• Selected extract:
— start —

Reddit recently had a discussion about this. Here is the top rated comment in the thread.

Sysiphuslove:

"I don't think it's so much the anonymity of the poster as the anonymity of the victim. There's obviously a 'real person' on the other end of the conversation, but there's no face, no voice...a victim online is stripped of his humanity just enough to salve the conscience, but not enough to make an unsatisfying target.

An online victim is a perfect blank slate for projection: he is represented only by the narrowest of opinions or acts, with no other definable characteristic besides an avatar and/or screen name. It is satisfying to shoot down these faceless assertions. It isn't really personal, just a private exercise of retaliation.

Look at it this way: when someone pisses you off on the highway, are you mad at the person? Or is it, in some abstract way, the car?"


Hmm, I certainly think the point that the post you quote is getting at does have some relevance.

However, I personally feel that it is the anonymity of the poster more so than that of the victim which contributes to this "astonishing cruelty" that is sometimes evident online. I agree that it's not personal on the part of the poster. In 99.9% of cases, really how could it be? I believe the "private exercise of retaliation" is performed due to stressors in the posters life that he feels frustrated about and powerless to solve. Be those stressors related to work, family, friends, finances or whatever. They get some degree of relief by taking out their frustrations online where they can do so with this effective anonymity.

I think aside from the previously discussed anonymity, it also has a lot to do with what is acceptable for a given social group. People are capable of truly sadistic and terrible acts when they have been made to feel that those acts are acceptable by their peers. When one is not alone in their cruelty, even ostensibly "reasonable" or "normal" people can become monsters.

— end —

• Given instruction: Carry the forum discussion about anonymity and online cruelty forward past its final paragraph, keeping the same voice.

• Stored data:
— start —

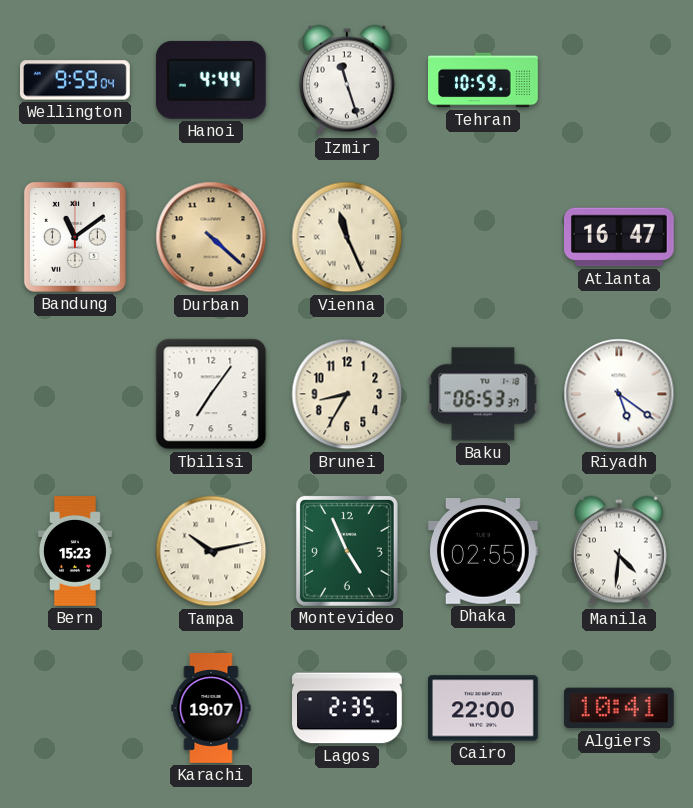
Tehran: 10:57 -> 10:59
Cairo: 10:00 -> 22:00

— end —
— start —

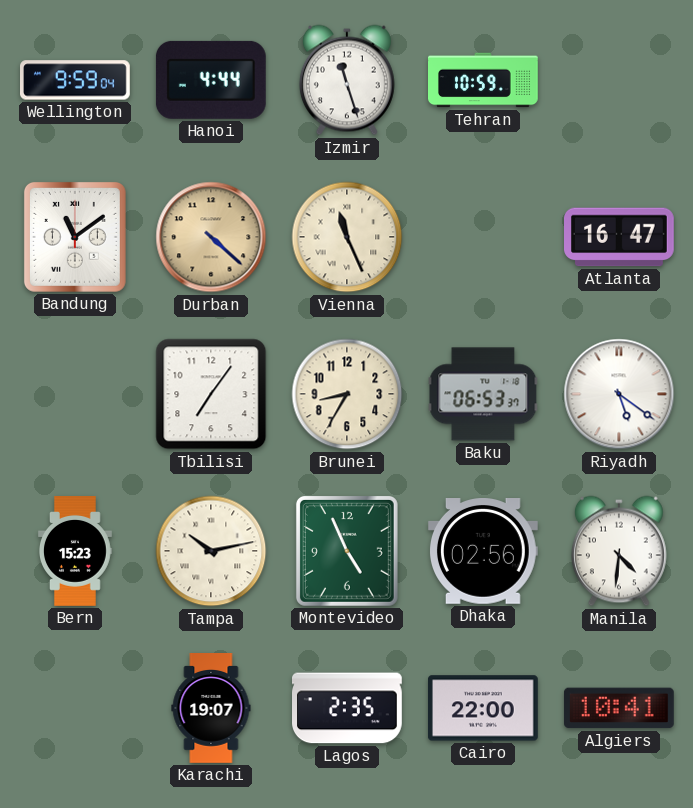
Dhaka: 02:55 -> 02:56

— end —

• The reply:
But well, when someone pisses me off on the road I am squarely pissed at them, not the car they're in, neither in an abstract way or otherwise. I'm not really sure what that analogy is trying to say. Were I a member of an Amazon tribe who had never seen a car before and didn't know what a car was, and one day a car shoots by, nearly running me down, then yeah, I imagine I'd be super pissed at that car.


Yeah the analogy is a bit flawed, I think of it more as, "Are you really mad at the person driving the car for that event or are you projecting your other frustrations and hatred onto that person because they are a safe target."

The anonymity of the poster certainly has a lot to do with it too. I just liked the comment because it gave me a different perspective on the issue.


"Are you really mad at the person driving the car for that event or are you projecting your other frustrations and hatred onto that person because they are a safe target."

Yes, that makes more sense and is along the lines of my own thinking above.


In this case if anonymity is to blame then it has to be anonymity of the poster - the victim was live on webcam.


That doesn't necessarily make it any more real to the viewers. Do you feel personally connected with celebrities you see on television?